Department of Plant Breeding and Biotechnology, Sari Agricultural Sciences and Natural Resources University (SANRU), P.O. Box 576, Sari, Iran.
Department of Systems Biology, Agricultural Biotechnology Research Institute of Iran (ABRII), Agricultural Research, Education and Extension Organization (AREEO), P.O. Box 31535-1897, Karaj, Iran.
Planta. 2021 Jan 2;253(1):9. doi: 10.1007/s00425-020-03521-z.

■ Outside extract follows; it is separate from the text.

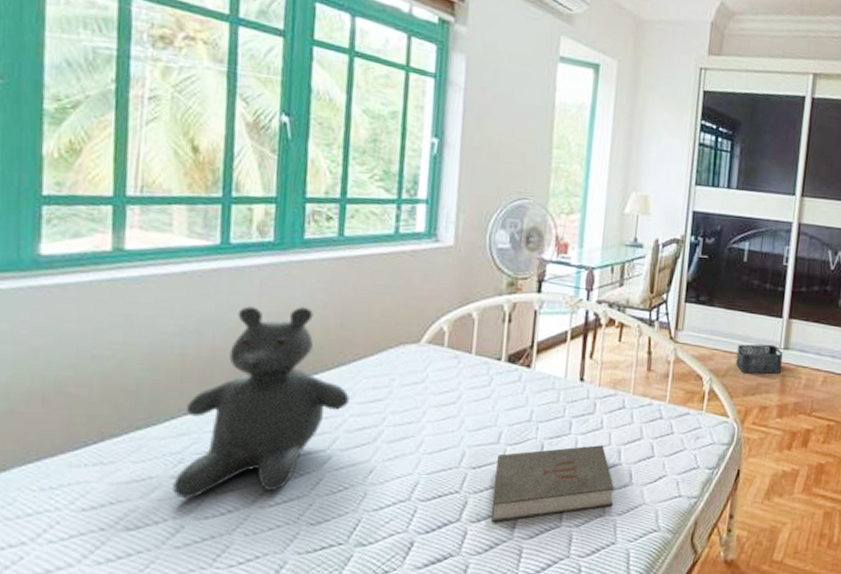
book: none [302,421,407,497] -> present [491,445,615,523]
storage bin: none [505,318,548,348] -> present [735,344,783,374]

Camelina biotypes had different responses to freezing stress, which was mainly inherited by additive gene effects and can be reliably used in breeding programs and for a better understanding of freezing tolerance mechanisms in camelina plants. Camelina [Camelina sativa (L.) Crantz] is a frost-tolerant oilseed plant that is cultivated as an autumn crop in semi-arid regions. However, camelina establishment in these areas is limited by low temperatures in winter that results in decreased seed yield. In the present study, genetic basis of freezing tolerance (FT) in spring and winter biotypes of camelina was analyzed at seedling stage using a diallel cross experiment. The parents consisted of two winter doubled haploid (DH) lines with high (DH34 and DH31), two spring lines with medium (DH19 and DH26), and two spring lines with low FT (DH08 and DH91). For this purpose, the parents along with F entries were subjected to freezing stress and survival percentage, electrolyte leakage, and lethal temperature for 50% mortality (LT) of the lines were measured. Results showed that although both additive and non-additive effects of the genes determine the FT, further analyses indicated that it was mainly controlled by the additive effects. Therefore, selection-based methods may be more efficient for improving FT in camelina genotypes. The results of specific combining ability (SCA) and heterosis analysis among various DH lines suggested that more tolerant cultivars of camelina could be developed by targeted crossings. When a tolerant winter line and a susceptible spring line were crossed, their progenies showed a higher FT compared with the progenies of a cross between two susceptible spring lines indicating FT is controlled by additive effects of the genes in camelina plants. These findings provided new insight into the genetic basis of freezing-related traits in camelina and could be used for more sophisticated breeding programs.
荠蓝生物型对冷冻胁迫有不同的反应,这主要是由加性基因效应遗传的,可以可靠地用于育种计划,并有助于更好地理解荠蓝植物的抗冻机制。荠蓝(Camelina sativa(L.)Crantz)是一种耐霜的油料植物,在半干旱地区作为秋季作物种植。然而,在这些地区,荠蓝的建立受到冬季低温的限制,导致种子产量下降。在本研究中,利用双单倍体(DH)系的杂种优势分析了荠蓝春、冬生物型的耐冻性(FT)遗传基础。亲本由两个具有高 FT 的冬 DH 系(DH34 和 DH31)、两个具有中 FT 的春 DH 系(DH19 和 DH26)和两个具有低 FT 的春 DH 系(DH08 和 DH91)组成。为此,将亲本和 F 系进行冷冻胁迫处理,测量存活率、电解质渗透率和致死温度(50%致死率,LT)。结果表明,尽管基因的加性和非加性效应都决定了 FT,但进一步的分析表明,它主要受加性效应控制。因此,基于选择的方法可能更有效地提高荠蓝基因型的 FT。DH 系之间各种特定配合力(SCA)和杂种优势分析的结果表明,通过有针对性的杂交可以开发出更耐荠蓝品种。当一个耐冬的线与一个易感的春线杂交时,它们的后代比两个易感的春线杂交的后代表现出更高的 FT,这表明 FT 受荠蓝植物基因的加性效应控制。这些发现为荠蓝与冷冻相关性状的遗传基础提供了新的见解,并可用于更复杂的育种计划。